In der Zielgruppe lag ab 21:00 Uhr der kleine Spartensender One in Führung, der das erste Halbfinale des Eurovision Song Contests übertrug und damit hervorragende Quoten verzeichnete: 430.000 Jüngere trieben den Marktanteil auf 12,9 Prozent, die Gesamtreichweite betrug 920.000 und fiel um 250.000 höher aus als 2025. Sehr gut startete auch ProSieben in den Abend, wo „TV total“ mit 470.000 noch ein paar Umworbene mehr zählte, die 12,2 Prozent entsprachen. Insgesamt hatten 1,04 Millionen eingeschaltet. „Experte für alles“ fiel danach jedoch auf schwache 5,1 Prozent zurück.

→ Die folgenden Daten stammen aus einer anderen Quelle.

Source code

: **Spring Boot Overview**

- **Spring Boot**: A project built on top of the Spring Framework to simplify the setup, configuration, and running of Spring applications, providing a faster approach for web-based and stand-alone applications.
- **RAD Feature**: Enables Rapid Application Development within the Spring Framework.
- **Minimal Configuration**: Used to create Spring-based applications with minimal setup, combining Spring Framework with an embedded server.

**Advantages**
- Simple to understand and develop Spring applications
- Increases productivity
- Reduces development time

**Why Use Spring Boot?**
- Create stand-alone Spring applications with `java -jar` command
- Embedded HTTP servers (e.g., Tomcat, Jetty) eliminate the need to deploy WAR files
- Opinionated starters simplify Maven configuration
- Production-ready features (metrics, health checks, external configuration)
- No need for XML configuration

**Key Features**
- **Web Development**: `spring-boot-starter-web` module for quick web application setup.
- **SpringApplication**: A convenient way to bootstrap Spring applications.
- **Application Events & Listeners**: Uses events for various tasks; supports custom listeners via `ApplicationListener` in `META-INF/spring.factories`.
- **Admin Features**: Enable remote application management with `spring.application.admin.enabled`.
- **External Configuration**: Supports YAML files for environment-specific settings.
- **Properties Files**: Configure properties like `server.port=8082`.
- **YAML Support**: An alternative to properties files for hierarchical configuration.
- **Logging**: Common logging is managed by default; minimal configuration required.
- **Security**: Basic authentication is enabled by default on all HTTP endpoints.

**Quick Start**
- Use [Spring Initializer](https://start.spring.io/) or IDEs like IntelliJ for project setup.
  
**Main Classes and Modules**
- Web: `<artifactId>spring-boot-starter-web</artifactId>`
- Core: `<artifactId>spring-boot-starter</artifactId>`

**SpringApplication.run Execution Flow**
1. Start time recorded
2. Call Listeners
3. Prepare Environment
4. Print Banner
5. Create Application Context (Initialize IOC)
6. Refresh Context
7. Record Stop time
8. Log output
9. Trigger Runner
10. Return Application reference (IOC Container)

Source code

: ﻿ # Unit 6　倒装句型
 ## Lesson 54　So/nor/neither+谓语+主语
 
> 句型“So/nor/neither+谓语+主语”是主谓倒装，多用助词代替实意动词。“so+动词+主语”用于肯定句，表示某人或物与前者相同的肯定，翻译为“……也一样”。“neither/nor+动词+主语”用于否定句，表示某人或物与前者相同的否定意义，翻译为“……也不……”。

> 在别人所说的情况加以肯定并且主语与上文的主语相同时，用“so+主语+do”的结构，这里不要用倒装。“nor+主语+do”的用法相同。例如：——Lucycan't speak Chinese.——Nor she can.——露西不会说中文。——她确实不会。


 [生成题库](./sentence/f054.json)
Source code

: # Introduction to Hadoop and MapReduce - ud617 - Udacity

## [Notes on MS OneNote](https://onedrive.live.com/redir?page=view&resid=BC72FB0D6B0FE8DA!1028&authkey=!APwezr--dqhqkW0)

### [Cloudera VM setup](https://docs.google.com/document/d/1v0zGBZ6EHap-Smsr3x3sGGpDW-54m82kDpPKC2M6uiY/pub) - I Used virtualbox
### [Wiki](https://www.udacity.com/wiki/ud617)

Beim Gesamtpublikum setzten sich mal wieder die Serien im Ersten an die Spitze: „Die Notärztin“ erzielte mit 3,17 Millionen Zuschauern (14,7 Prozent) die höchste Reichweite seit März, „In aller Freundschaft“ steigerte sich anschließend noch auf 3,33 Millionen (15,5 Prozent). Bei den 14- bis 49-Jährigen wurden ebenfalls gute 8,7 und 8,5 Prozent gemessen. Auch die ZDF-Doku „Im Maschinenraum der Macht“ kam hier auf überdurchschnittliche 7,6 Prozent, musste sich insgesamt aber mit lediglich 1,34 Millionen und mageren 6,2 Prozent begnügen. Für „frontal“ ging es danach nur leicht auf 1,52 Millionen (7,1 Prozent) nach oben.
„Sing meinen Song“ musste bei VOX wohl auch aufgrund der musikalischen Konkurrenz in Gestalt des ESC erstmals in diesem Jahr einen einstelligen Zielgruppen-Marktanteil hinnehmen, mit 9,6 Prozent kann man in Köln aber trotzdem sehr zufrieden sein. 1,12 Millionen Menschen ab drei Jahren saßen diesmal vorm Bildschirm. In Sat.1 tat sich die neue Krimiserie „Hunting Party – Die Mörderjagd“ erneut schwer und kam nicht über 4,2 und 4,7 Prozent bei den Werberelevanten hinaus. Insgesamt wurden aber immerhin 830.000 und 820.000 Zuseher gezählt.